Records from a data source:
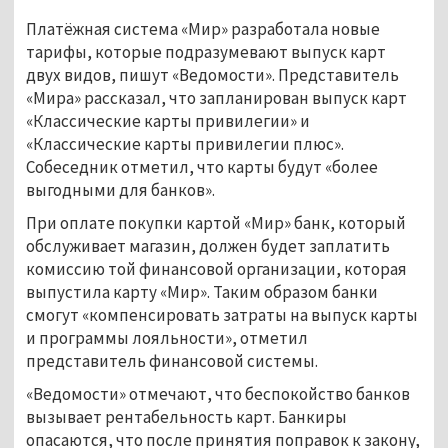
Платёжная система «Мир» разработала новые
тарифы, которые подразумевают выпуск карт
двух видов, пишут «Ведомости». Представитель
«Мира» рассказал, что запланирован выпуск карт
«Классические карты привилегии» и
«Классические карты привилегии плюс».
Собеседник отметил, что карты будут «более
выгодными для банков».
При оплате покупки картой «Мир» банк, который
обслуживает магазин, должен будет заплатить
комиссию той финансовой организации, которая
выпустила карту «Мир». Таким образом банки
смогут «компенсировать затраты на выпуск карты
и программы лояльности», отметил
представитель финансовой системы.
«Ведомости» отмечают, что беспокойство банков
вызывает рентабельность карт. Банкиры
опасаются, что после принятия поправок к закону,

...

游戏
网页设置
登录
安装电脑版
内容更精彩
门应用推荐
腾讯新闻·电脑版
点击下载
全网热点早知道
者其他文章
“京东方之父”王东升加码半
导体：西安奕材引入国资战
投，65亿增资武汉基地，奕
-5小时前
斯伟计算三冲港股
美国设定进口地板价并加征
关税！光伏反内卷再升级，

What you are asked to do:
From the entries above, restate word for word the lines from the line containing "обслуживает магазин, должен будет заплатить" to the line containing "опасаются, что после", both ends included, and nothing more.

Answer to this exercise:
обслуживает магазин, должен будет заплатить
комиссию той финансовой организации, которая
выпустила карту «Мир». Таким образом банки
смогут «компенсировать затраты на выпуск карты
и программы лояльности», отметил
представитель финансовой системы.
«Ведомости» отмечают, что беспокойство банков
вызывает рентабельность карт. Банкиры
опасаются, что после принятия поправок к закону,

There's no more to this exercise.